Exercise directions → In the records below, find the line that contains "For every layout" and the line that contains "text [292, 1354, 1122, 1576]", then retype exactly those two lines and every line between them.

Input data →
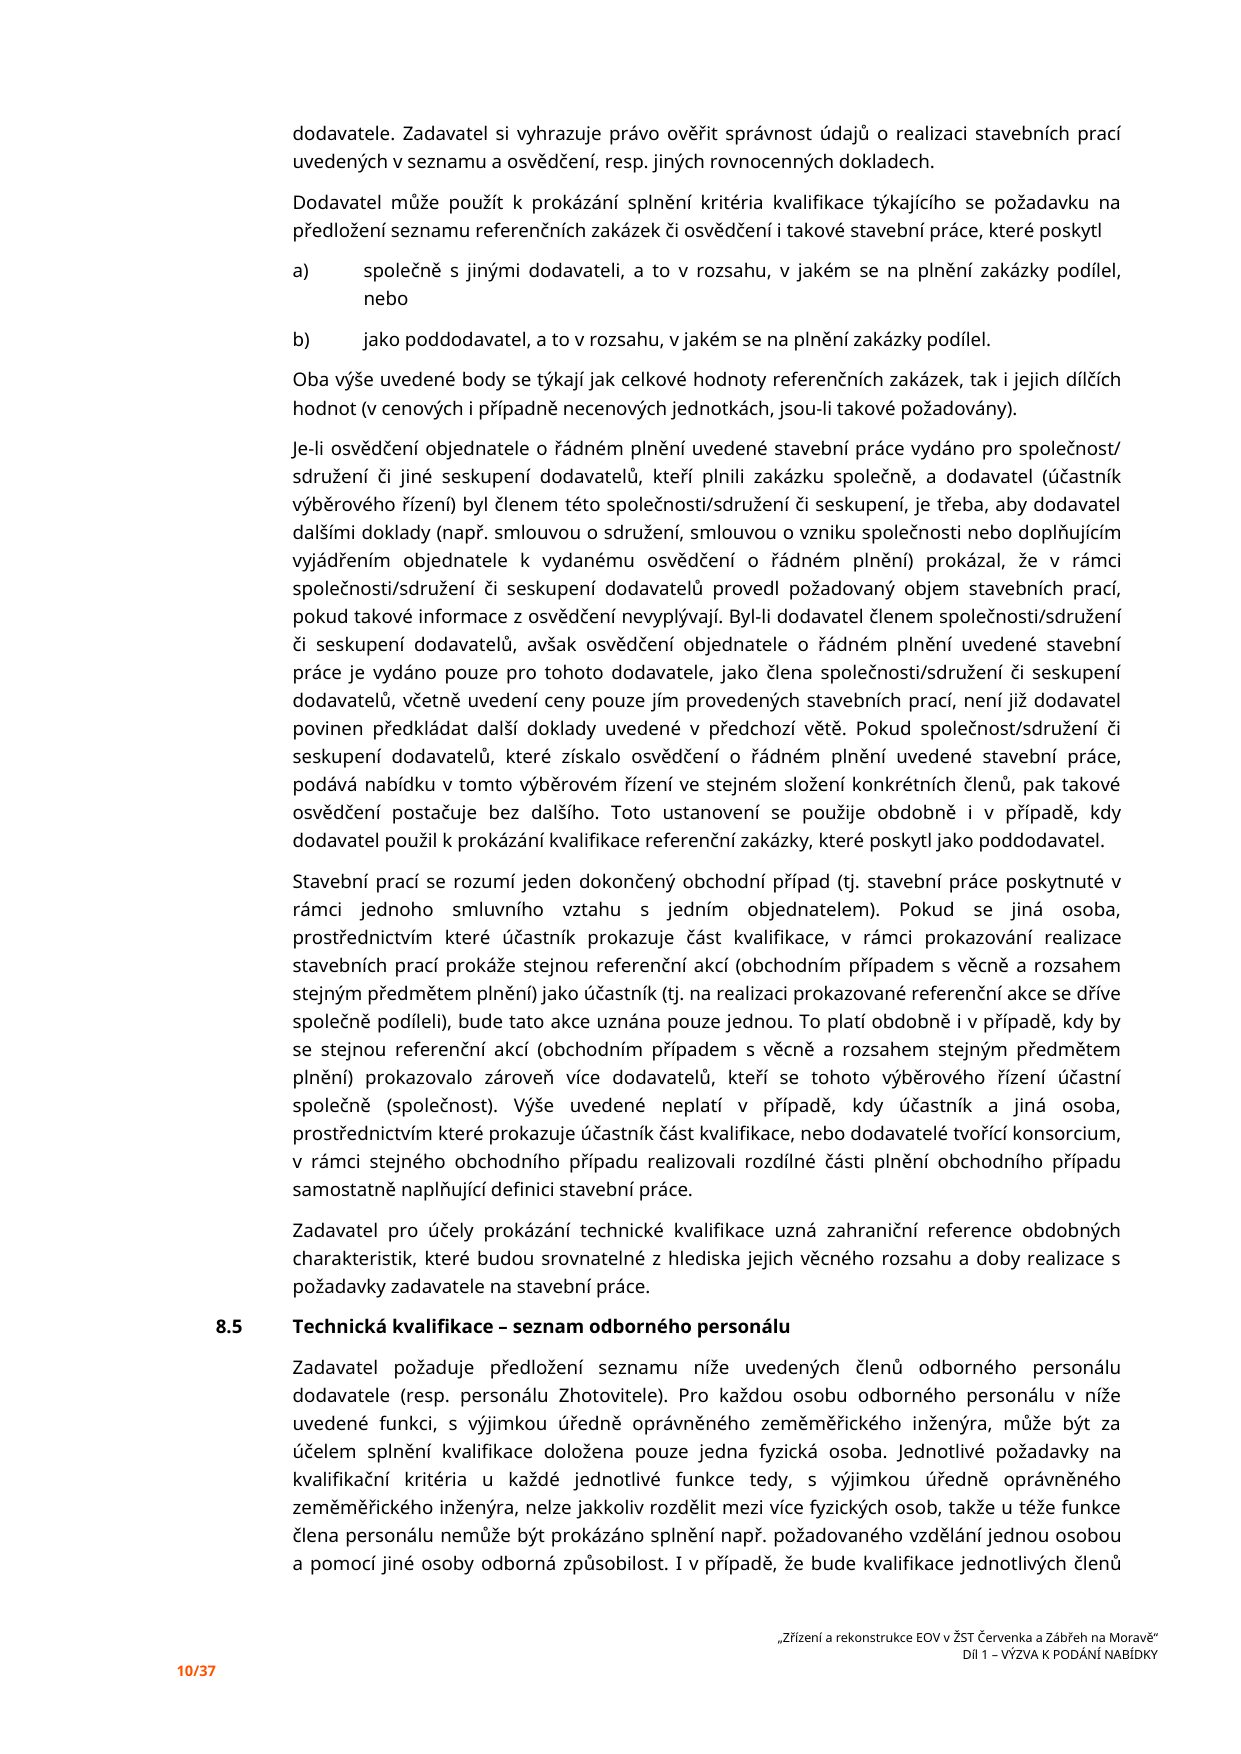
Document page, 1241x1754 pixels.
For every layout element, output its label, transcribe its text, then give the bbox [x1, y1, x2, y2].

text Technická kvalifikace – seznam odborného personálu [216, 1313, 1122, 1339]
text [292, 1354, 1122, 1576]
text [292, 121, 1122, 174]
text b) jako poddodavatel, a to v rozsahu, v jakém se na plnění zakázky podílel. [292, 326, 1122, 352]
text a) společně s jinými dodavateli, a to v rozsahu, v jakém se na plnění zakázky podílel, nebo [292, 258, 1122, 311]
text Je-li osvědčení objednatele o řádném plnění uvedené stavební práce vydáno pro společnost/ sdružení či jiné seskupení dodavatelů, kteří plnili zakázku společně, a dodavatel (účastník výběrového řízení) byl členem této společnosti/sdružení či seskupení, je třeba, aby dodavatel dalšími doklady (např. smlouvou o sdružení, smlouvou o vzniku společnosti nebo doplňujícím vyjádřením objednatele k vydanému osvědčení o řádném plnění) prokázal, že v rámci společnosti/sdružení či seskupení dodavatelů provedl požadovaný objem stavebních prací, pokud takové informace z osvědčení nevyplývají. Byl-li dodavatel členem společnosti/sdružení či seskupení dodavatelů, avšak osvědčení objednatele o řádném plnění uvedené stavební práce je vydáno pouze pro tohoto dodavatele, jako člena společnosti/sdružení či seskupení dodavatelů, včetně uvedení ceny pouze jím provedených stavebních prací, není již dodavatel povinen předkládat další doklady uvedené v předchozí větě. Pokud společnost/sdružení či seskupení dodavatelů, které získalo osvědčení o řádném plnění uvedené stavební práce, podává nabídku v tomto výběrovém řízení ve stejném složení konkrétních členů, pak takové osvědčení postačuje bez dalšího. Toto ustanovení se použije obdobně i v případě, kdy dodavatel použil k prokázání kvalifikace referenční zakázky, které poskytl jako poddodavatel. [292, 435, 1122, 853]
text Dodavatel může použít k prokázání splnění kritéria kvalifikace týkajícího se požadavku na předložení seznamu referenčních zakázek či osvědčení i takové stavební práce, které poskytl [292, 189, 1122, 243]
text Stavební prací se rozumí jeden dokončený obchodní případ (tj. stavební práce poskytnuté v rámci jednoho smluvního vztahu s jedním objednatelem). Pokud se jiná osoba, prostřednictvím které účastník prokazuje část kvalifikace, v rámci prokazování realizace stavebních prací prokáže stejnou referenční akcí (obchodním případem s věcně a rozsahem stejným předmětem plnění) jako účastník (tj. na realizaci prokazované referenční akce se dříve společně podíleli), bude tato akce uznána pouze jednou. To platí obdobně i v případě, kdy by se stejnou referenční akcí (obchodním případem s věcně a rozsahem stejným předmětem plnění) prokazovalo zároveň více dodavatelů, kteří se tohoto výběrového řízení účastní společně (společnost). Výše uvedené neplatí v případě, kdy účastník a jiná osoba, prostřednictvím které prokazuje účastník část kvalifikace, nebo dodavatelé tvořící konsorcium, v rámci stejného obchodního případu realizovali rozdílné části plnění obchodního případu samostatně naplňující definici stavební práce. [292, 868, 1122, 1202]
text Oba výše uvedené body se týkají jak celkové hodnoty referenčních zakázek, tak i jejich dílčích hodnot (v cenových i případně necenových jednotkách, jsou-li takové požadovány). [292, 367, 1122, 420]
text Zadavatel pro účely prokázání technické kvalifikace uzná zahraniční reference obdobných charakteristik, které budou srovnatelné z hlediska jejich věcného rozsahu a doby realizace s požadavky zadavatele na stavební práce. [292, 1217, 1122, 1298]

Answer section →
For every layout element, output its label, transcribe its text, then give the bbox [x1, y1, x2, y2].

text Technická kvalifikace – seznam odborného personálu [216, 1313, 1122, 1339]
text [292, 1354, 1122, 1576]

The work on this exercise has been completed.